The likelihood of defendants’ success at the pre-trial stage is “materially advanced” if the board uses an independent committee to inform its decision. Under Kahn v. Lynch, an independent committee’s decision, when reviewed under the entire fairness doctrine, causes the burden to shift to the shareholders to show there was an unfair deal and unfair price, but the directors’ decision does not automatically receive business judgment rule deference. Alternatively, under In re MFW Shareholders Litigation, directors who condition action on approval by an independent committee and a majority-of-the-minority vote with full disclosure are awarded the great deference of the business judgment rule.

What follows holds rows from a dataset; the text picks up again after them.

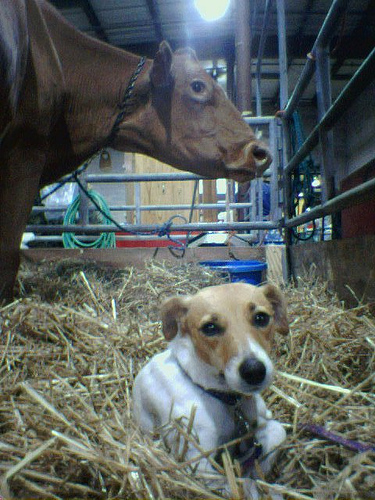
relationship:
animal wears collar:
[131, 278, 290, 497] [178, 353, 247, 400]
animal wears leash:
[131, 278, 290, 497] [221, 400, 263, 496]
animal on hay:
[131, 278, 290, 497] [0, 256, 375, 499]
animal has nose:
[131, 278, 290, 497] [240, 359, 266, 383]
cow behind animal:
[0, 0, 273, 306] [131, 278, 290, 497]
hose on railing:
[60, 188, 118, 252] [78, 205, 172, 262]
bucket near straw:
[185, 253, 278, 303] [22, 253, 369, 332]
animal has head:
[131, 278, 290, 497] [157, 280, 285, 390]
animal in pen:
[131, 279, 284, 498] [3, 4, 363, 494]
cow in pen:
[0, 0, 276, 306] [3, 4, 363, 494]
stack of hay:
[12, 261, 374, 498] [2, 278, 374, 498]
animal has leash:
[131, 278, 290, 497] [296, 421, 371, 465]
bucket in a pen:
[194, 260, 267, 286] [36, 242, 360, 296]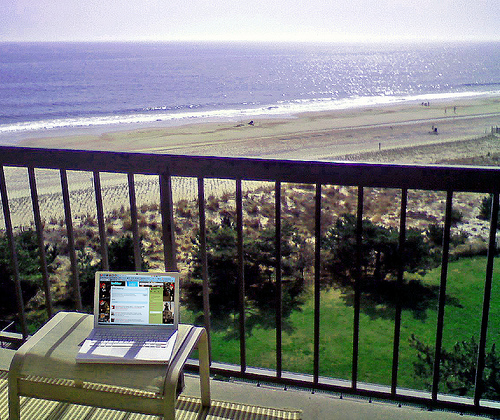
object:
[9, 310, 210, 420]
table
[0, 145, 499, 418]
balcony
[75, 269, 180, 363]
laptop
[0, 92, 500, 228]
sand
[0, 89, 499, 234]
beach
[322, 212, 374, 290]
tree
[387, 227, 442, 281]
tree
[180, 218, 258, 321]
tree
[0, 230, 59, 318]
tree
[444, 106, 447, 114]
person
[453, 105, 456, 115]
person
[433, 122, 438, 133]
person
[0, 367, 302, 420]
rug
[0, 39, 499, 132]
ocean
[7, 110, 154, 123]
wave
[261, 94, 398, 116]
wave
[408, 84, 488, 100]
wave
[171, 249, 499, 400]
lawn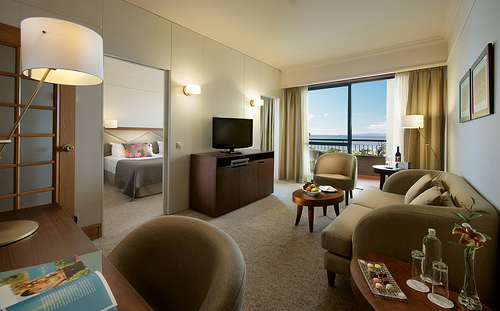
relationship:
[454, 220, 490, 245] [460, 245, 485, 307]
flower in vase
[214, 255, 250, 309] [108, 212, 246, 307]
edge of a chair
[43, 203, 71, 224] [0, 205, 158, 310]
edge of table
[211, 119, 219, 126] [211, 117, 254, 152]
edge of tv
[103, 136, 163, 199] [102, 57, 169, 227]
bed in room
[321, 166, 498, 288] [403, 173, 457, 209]
couch have pillows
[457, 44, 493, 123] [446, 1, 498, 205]
pictures on wall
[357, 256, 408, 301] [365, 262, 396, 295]
tray of assorted candies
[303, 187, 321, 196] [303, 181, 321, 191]
bowl of assorted fruits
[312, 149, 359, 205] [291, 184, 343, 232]
chair near coffee table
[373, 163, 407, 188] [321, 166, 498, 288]
side table beside couch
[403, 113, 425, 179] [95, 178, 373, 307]
lamp on floor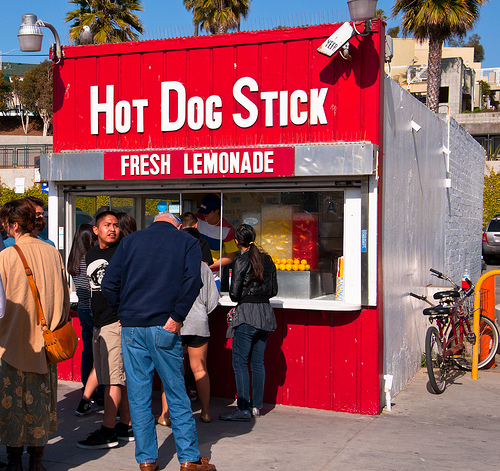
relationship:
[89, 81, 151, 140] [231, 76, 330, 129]
hot dog stick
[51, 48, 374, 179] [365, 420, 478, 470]
restaurant on road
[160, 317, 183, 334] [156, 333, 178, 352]
hands in pocket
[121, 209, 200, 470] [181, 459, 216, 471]
person wearing shoe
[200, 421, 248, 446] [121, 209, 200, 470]
shadow of person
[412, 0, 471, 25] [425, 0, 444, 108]
green palm tree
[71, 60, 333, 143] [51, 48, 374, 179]
sign on building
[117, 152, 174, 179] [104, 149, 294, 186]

Justice Holland concluded by summarizing the Delaware Supreme Court’s message to shareholders and independent directors over the past decade. The Court recommends that shareholders to “use the tools at hand” to ensure their case survives dismissal, such as filing a DGCL §220 demand to inspect a corporation’s books and records, and instructs that directors make independent decisions and uphold their fiduciary duties. The Delaware Supreme Court has long recognized that shareholders have legitimate expectations that directors will act with care, loyalty, and good faith, and that directors have an equally legitimate expectation that they will not be forced to endure prolonged meritless lawsuits brought by shareholders. Delaware has grappled with these conflicting expectations for decades, and has developed a stable and predictable body of law that informs directors how to avoid protracted litigation, which includes the requisite showings of successful pre-trial motions.